Nd-Fe-B sintered magnets with high magnetic performance are ess ential components in a wide range of modern devices, particularly in electric vehicle (EV) drive motors. However, their coercivity significantly decreases at elevated temperatures, leading to reduced efficiency under operating conditions typical of EV applications. To address this limitation, the grain boundary diffusion process (GBDP) utilizing heavy rare earth (HRE) elements has been employed to enhance coercivity and thermal stability. Despite its effectiveness, the use of HREs presents several challenges, including limited availability, high and unstable prices, and inefficient diffusion due to their high melting points.
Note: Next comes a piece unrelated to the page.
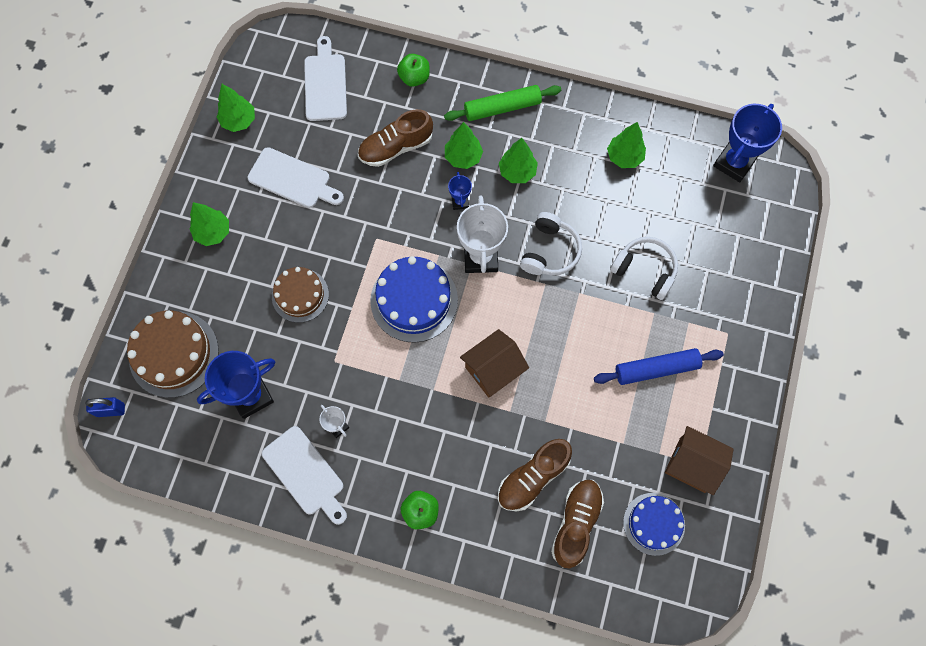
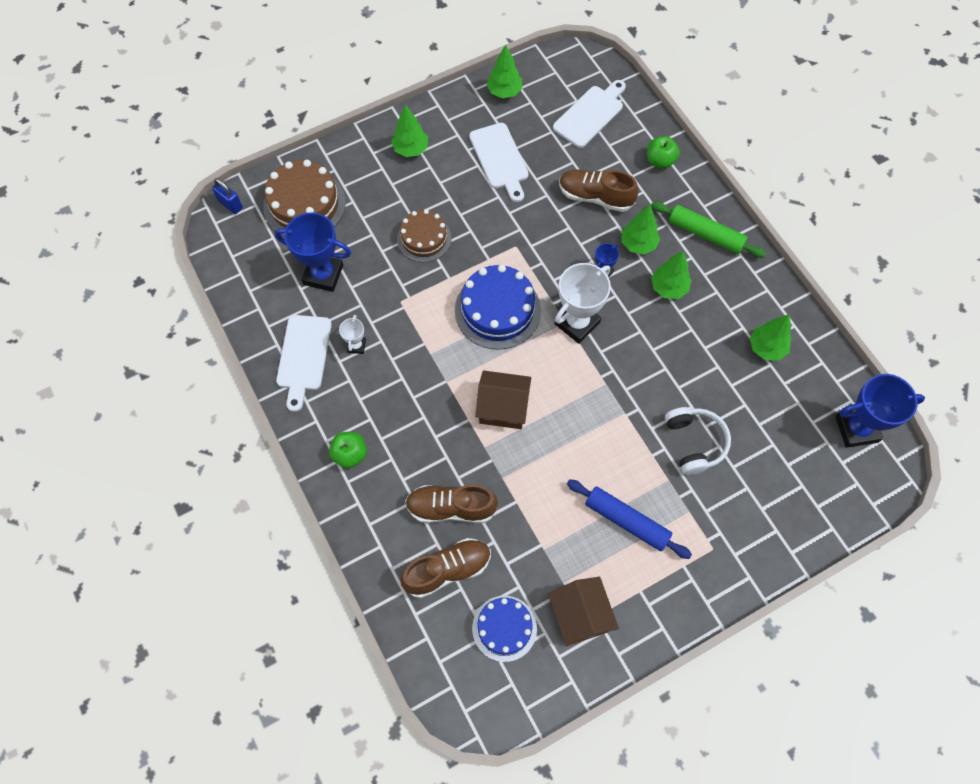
camera: 45 degrees right, 5 degrees down
(550, 251) = (634, 364): white headphones -> none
In this study, Dysprosium (Dy) was partially substituted with transition metals (TM) such as zinc (Zn) and copper (Cu), along with light rare earth elements (LRE) such as praseodymium (Pr) and neodymium (Nd), to lower the melting point of the diffusion source and improve diffusion efficiency. Optimal GBDP temperatures for various Dy-LRE-Zn-Cu (LRE = Pr, Nd) compositions were determined, and the resulting magnetic properties of the diffused magnets were systematically investigated. The magnet produced using a low-melting Dy-Pr-Zn-Cu diffusion source (Fig. 1) with 20 wt.% Dy in composition demonstrated comparable magnetic properties at 25 °C and improved magnetic performance at 200 °C compared to the sample fabricated through Dy metal diffusion.